YOUR INSTRUCTIONS:
Gather from the material every line that contains the string "back".

MATERIAL PROVIDED:
========================================================================
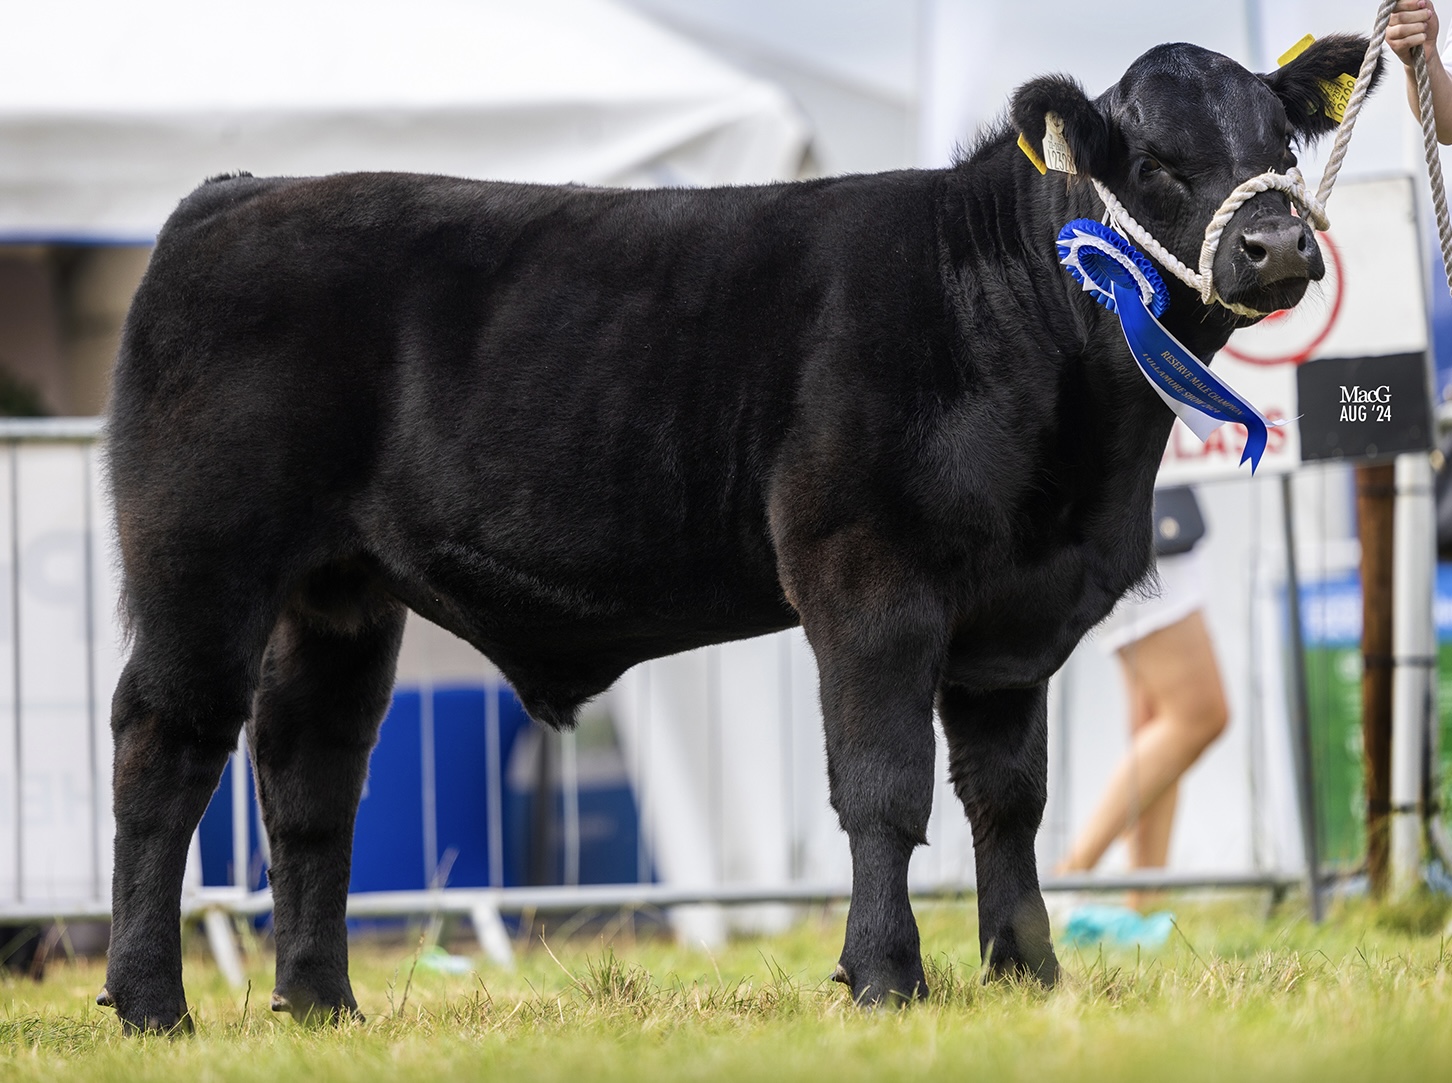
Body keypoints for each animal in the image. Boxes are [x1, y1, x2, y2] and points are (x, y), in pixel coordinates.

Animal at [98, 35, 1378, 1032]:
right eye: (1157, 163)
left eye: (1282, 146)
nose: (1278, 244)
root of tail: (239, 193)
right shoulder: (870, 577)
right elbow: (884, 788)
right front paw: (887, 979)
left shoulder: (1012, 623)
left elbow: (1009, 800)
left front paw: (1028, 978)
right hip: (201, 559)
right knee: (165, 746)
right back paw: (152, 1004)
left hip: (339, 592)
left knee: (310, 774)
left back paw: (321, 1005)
========================================================================
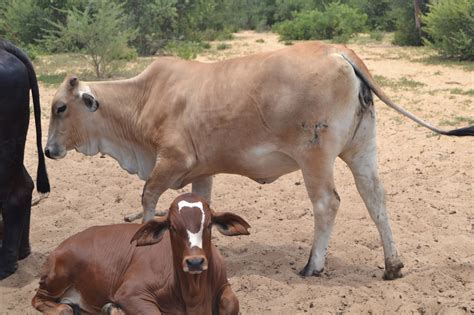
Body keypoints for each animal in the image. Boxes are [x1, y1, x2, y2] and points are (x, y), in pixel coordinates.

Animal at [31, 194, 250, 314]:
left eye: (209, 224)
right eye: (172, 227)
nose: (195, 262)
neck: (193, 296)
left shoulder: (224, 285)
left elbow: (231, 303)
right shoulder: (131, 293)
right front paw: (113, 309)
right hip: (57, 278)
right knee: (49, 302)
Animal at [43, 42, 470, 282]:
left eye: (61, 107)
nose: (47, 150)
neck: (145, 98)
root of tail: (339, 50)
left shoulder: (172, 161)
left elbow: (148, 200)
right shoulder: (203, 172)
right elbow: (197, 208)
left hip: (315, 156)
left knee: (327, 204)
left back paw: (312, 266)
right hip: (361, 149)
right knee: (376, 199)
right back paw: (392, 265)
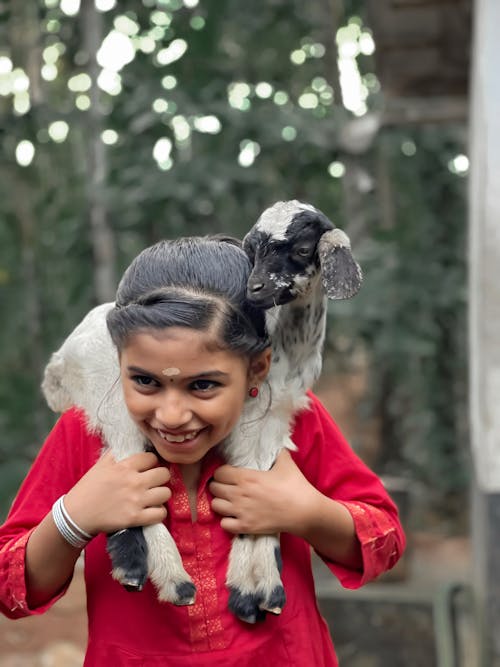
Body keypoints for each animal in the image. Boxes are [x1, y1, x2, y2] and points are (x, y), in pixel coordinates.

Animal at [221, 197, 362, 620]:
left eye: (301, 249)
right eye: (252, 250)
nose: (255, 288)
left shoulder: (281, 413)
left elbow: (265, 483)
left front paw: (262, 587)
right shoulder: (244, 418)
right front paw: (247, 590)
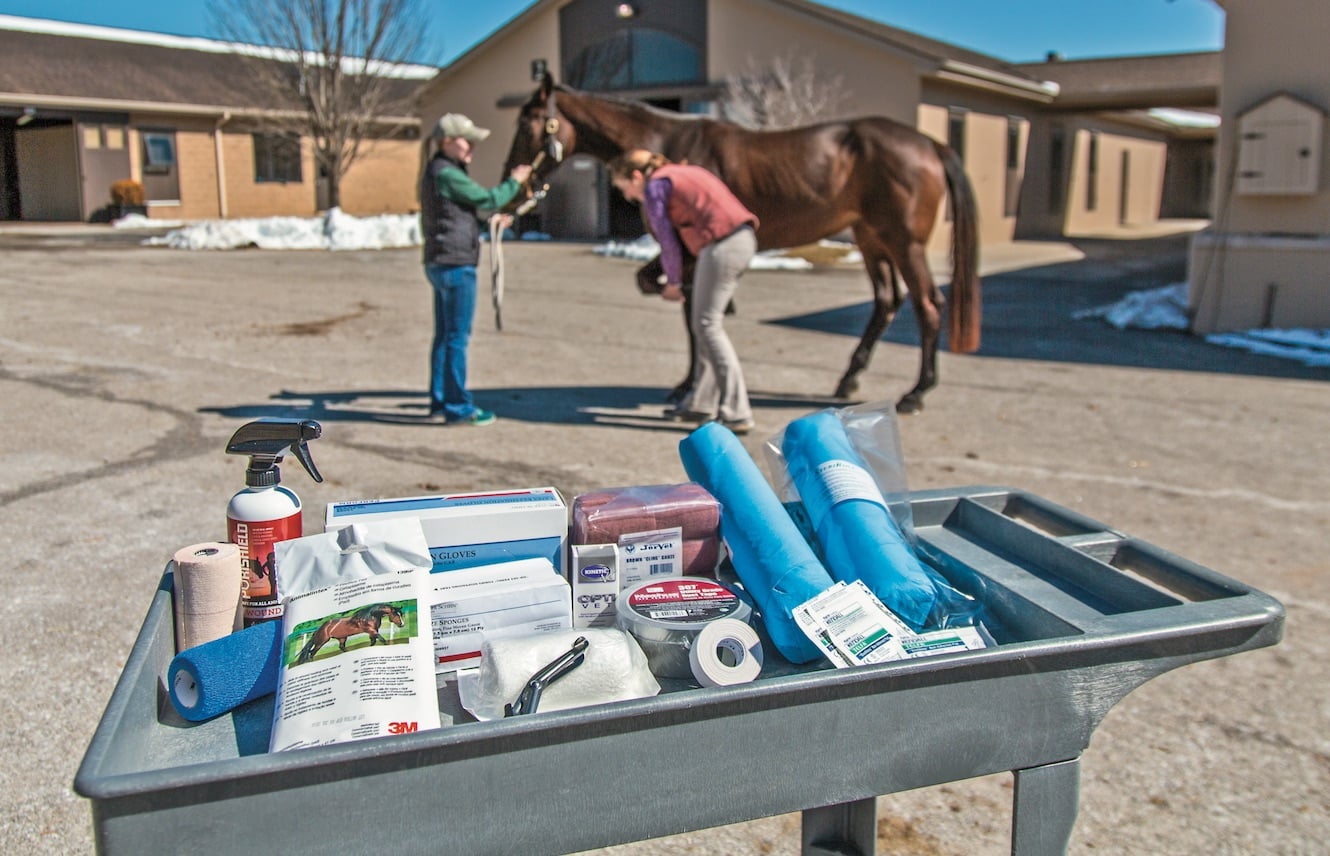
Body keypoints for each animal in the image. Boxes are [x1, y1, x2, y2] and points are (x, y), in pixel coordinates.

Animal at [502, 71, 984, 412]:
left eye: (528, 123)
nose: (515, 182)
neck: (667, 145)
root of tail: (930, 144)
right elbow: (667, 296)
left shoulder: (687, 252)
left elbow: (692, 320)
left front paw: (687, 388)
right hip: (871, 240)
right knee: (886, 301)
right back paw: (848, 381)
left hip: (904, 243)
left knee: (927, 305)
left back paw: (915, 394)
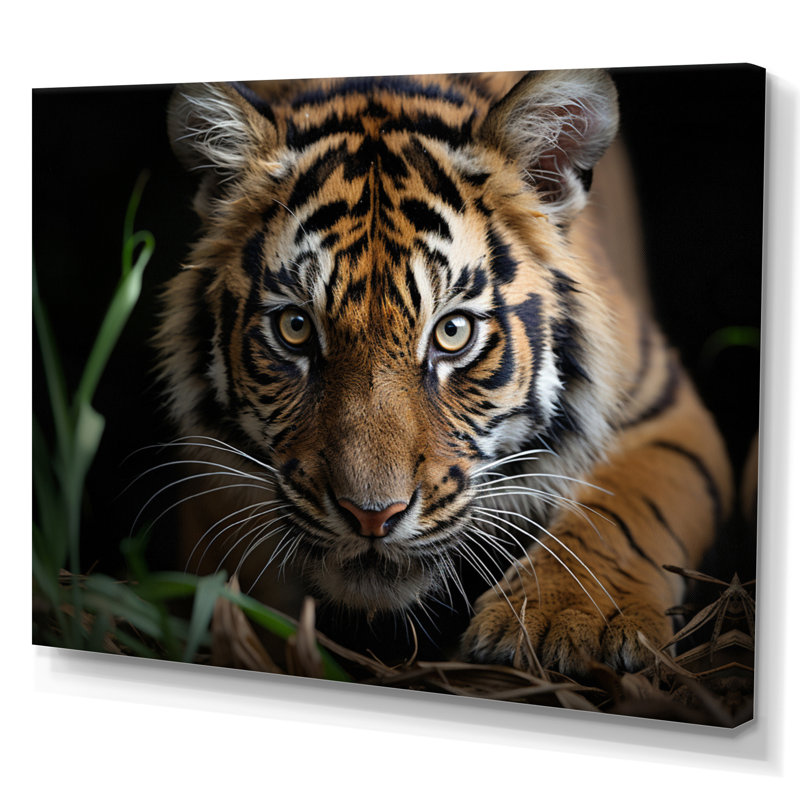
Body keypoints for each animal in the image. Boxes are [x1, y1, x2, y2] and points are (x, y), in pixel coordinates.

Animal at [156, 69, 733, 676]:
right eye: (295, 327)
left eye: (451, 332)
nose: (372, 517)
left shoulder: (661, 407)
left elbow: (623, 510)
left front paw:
========================================================================
SOLUTION TO THIS TASK:
right back paw: (152, 1004)
left back paw: (321, 1005)
left back paw: (312, 266)
right back paw: (392, 265)
right back paw: (848, 381)
left back paw: (915, 394)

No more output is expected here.